* **RECORDS SUPPLIED**
-=-=-=-=-
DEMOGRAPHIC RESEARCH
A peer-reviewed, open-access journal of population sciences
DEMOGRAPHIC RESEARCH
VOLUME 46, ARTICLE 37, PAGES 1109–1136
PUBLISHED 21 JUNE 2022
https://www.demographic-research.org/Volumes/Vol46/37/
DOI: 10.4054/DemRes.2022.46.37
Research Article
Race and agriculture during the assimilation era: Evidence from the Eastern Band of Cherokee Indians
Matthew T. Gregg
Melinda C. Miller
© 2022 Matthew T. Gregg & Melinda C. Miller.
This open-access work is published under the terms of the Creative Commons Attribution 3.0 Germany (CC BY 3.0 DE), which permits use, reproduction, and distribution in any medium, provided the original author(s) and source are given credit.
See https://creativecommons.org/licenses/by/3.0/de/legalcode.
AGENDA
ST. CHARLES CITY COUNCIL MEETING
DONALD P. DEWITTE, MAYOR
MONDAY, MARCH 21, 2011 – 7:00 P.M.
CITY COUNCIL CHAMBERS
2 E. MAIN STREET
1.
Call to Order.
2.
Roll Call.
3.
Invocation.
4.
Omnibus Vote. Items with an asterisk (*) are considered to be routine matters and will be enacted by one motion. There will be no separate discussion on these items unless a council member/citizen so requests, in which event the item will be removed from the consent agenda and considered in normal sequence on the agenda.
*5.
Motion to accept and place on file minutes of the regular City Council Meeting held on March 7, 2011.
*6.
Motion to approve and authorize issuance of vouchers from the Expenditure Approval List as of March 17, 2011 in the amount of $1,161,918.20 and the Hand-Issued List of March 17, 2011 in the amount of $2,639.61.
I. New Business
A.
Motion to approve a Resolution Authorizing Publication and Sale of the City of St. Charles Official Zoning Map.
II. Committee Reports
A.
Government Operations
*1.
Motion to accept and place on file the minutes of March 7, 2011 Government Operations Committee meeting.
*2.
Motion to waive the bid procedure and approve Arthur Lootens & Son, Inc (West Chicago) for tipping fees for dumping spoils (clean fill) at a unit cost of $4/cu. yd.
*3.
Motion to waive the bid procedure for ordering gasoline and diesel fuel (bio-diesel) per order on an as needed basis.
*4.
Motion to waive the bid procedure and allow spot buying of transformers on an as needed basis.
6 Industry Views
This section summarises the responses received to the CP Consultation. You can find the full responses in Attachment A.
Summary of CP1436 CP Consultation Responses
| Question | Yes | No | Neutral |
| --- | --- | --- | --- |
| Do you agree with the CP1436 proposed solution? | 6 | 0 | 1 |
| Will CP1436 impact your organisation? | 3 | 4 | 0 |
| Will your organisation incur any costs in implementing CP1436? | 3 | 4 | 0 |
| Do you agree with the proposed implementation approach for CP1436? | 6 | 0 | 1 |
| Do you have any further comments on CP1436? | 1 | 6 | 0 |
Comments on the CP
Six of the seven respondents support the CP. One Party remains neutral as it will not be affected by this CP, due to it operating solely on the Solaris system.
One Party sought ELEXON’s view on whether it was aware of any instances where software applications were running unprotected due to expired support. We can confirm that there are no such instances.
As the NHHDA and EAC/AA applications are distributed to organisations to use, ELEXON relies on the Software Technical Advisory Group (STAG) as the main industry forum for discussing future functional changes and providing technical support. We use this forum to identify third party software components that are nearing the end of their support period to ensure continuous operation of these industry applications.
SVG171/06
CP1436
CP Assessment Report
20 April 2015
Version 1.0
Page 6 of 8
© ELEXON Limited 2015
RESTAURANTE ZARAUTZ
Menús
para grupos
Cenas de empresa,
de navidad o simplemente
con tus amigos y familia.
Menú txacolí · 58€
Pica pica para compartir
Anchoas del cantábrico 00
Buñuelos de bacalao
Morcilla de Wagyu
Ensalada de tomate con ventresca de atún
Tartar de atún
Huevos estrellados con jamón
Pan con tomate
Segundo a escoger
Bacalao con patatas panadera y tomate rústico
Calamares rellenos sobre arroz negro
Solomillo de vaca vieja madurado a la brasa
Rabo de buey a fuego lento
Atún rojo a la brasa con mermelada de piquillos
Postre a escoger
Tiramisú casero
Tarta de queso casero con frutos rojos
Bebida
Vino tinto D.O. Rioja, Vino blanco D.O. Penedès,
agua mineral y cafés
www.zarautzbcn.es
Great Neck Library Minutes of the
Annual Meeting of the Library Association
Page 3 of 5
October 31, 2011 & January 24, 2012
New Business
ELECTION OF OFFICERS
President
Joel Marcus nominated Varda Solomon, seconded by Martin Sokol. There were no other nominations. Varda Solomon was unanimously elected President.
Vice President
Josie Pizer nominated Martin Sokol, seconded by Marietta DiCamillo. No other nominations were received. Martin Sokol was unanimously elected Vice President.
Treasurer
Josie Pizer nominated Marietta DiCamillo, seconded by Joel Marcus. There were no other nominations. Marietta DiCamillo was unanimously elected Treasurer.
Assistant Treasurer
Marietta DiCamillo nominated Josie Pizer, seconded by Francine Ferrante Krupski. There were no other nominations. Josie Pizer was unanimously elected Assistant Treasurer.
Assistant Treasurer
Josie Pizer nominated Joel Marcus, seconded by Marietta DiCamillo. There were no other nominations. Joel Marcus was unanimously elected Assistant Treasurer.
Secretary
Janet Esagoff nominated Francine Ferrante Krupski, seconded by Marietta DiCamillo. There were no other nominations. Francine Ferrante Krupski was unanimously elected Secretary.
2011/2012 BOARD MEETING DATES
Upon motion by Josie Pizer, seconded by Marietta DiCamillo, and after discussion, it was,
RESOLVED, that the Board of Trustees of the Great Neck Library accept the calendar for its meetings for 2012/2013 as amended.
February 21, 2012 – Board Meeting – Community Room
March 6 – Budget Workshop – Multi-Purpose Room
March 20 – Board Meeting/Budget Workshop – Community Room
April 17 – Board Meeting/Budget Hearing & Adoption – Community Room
-=-=-=-=-
* **AIM OF THE TASK**
Restate the records, all of them, precisely as written.

* **ANSWER TO THE PROBLEM**
DEMOGRAPHIC RESEARCH
A peer-reviewed, open-access journal of population sciences
DEMOGRAPHIC RESEARCH
VOLUME 46, ARTICLE 37, PAGES 1109–1136
PUBLISHED 21 JUNE 2022
https://www.demographic-research.org/Volumes/Vol46/37/
DOI: 10.4054/DemRes.2022.46.37
Research Article
Race and agriculture during the assimilation era: Evidence from the Eastern Band of Cherokee Indians
Matthew T. Gregg
Melinda C. Miller
© 2022 Matthew T. Gregg & Melinda C. Miller.
This open-access work is published under the terms of the Creative Commons Attribution 3.0 Germany (CC BY 3.0 DE), which permits use, reproduction, and distribution in any medium, provided the original author(s) and source are given credit.
See https://creativecommons.org/licenses/by/3.0/de/legalcode.
AGENDA
ST. CHARLES CITY COUNCIL MEETING
DONALD P. DEWITTE, MAYOR
MONDAY, MARCH 21, 2011 – 7:00 P.M.
CITY COUNCIL CHAMBERS
2 E. MAIN STREET
1.
Call to Order.
2.
Roll Call.
3.
Invocation.
4.
Omnibus Vote. Items with an asterisk (*) are considered to be routine matters and will be enacted by one motion. There will be no separate discussion on these items unless a council member/citizen so requests, in which event the item will be removed from the consent agenda and considered in normal sequence on the agenda.
*5.
Motion to accept and place on file minutes of the regular City Council Meeting held on March 7, 2011.
*6.
Motion to approve and authorize issuance of vouchers from the Expenditure Approval List as of March 17, 2011 in the amount of $1,161,918.20 and the Hand-Issued List of March 17, 2011 in the amount of $2,639.61.
I. New Business
A.
Motion to approve a Resolution Authorizing Publication and Sale of the City of St. Charles Official Zoning Map.
II. Committee Reports
A.
Government Operations
*1.
Motion to accept and place on file the minutes of March 7, 2011 Government Operations Committee meeting.
*2.
Motion to waive the bid procedure and approve Arthur Lootens & Son, Inc (West Chicago) for tipping fees for dumping spoils (clean fill) at a unit cost of $4/cu. yd.
*3.
Motion to waive the bid procedure for ordering gasoline and diesel fuel (bio-diesel) per order on an as needed basis.
*4.
Motion to waive the bid procedure and allow spot buying of transformers on an as needed basis.
6 Industry Views
This section summarises the responses received to the CP Consultation. You can find the full responses in Attachment A.
Summary of CP1436 CP Consultation Responses
| Question | Yes | No | Neutral |
| --- | --- | --- | --- |
| Do you agree with the CP1436 proposed solution? | 6 | 0 | 1 |
| Will CP1436 impact your organisation? | 3 | 4 | 0 |
| Will your organisation incur any costs in implementing CP1436? | 3 | 4 | 0 |
| Do you agree with the proposed implementation approach for CP1436? | 6 | 0 | 1 |
| Do you have any further comments on CP1436? | 1 | 6 | 0 |
Comments on the CP
Six of the seven respondents support the CP. One Party remains neutral as it will not be affected by this CP, due to it operating solely on the Solaris system.
One Party sought ELEXON’s view on whether it was aware of any instances where software applications were running unprotected due to expired support. We can confirm that there are no such instances.
As the NHHDA and EAC/AA applications are distributed to organisations to use, ELEXON relies on the Software Technical Advisory Group (STAG) as the main industry forum for discussing future functional changes and providing technical support. We use this forum to identify third party software components that are nearing the end of their support period to ensure continuous operation of these industry applications.
SVG171/06
CP1436
CP Assessment Report
20 April 2015
Version 1.0
Page 6 of 8
© ELEXON Limited 2015
RESTAURANTE ZARAUTZ
Menús
para grupos
Cenas de empresa,
de navidad o simplemente
con tus amigos y familia.
Menú txacolí · 58€
Pica pica para compartir
Anchoas del cantábrico 00
Buñuelos de bacalao
Morcilla de Wagyu
Ensalada de tomate con ventresca de atún
Tartar de atún
Huevos estrellados con jamón
Pan con tomate
Segundo a escoger
Bacalao con patatas panadera y tomate rústico
Calamares rellenos sobre arroz negro
Solomillo de vaca vieja madurado a la brasa
Rabo de buey a fuego lento
Atún rojo a la brasa con mermelada de piquillos
Postre a escoger
Tiramisú casero
Tarta de queso casero con frutos rojos
Bebida
Vino tinto D.O. Rioja, Vino blanco D.O. Penedès,
agua mineral y cafés
www.zarautzbcn.es
Great Neck Library Minutes of the
Annual Meeting of the Library Association
Page 3 of 5
October 31, 2011 & January 24, 2012
New Business
ELECTION OF OFFICERS
President
Joel Marcus nominated Varda Solomon, seconded by Martin Sokol. There were no other nominations. Varda Solomon was unanimously elected President.
Vice President
Josie Pizer nominated Martin Sokol, seconded by Marietta DiCamillo. No other nominations were received. Martin Sokol was unanimously elected Vice President.
Treasurer
Josie Pizer nominated Marietta DiCamillo, seconded by Joel Marcus. There were no other nominations. Marietta DiCamillo was unanimously elected Treasurer.
Assistant Treasurer
Marietta DiCamillo nominated Josie Pizer, seconded by Francine Ferrante Krupski. There were no other nominations. Josie Pizer was unanimously elected Assistant Treasurer.
Assistant Treasurer
Josie Pizer nominated Joel Marcus, seconded by Marietta DiCamillo. There were no other nominations. Joel Marcus was unanimously elected Assistant Treasurer.
Secretary
Janet Esagoff nominated Francine Ferrante Krupski, seconded by Marietta DiCamillo. There were no other nominations. Francine Ferrante Krupski was unanimously elected Secretary.
2011/2012 BOARD MEETING DATES
Upon motion by Josie Pizer, seconded by Marietta DiCamillo, and after discussion, it was,
RESOLVED, that the Board of Trustees of the Great Neck Library accept the calendar for its meetings for 2012/2013 as amended.
February 21, 2012 – Board Meeting – Community Room
March 6 – Budget Workshop – Multi-Purpose Room
March 20 – Board Meeting/Budget Workshop – Community Room
April 17 – Board Meeting/Budget Hearing & Adoption – Community Room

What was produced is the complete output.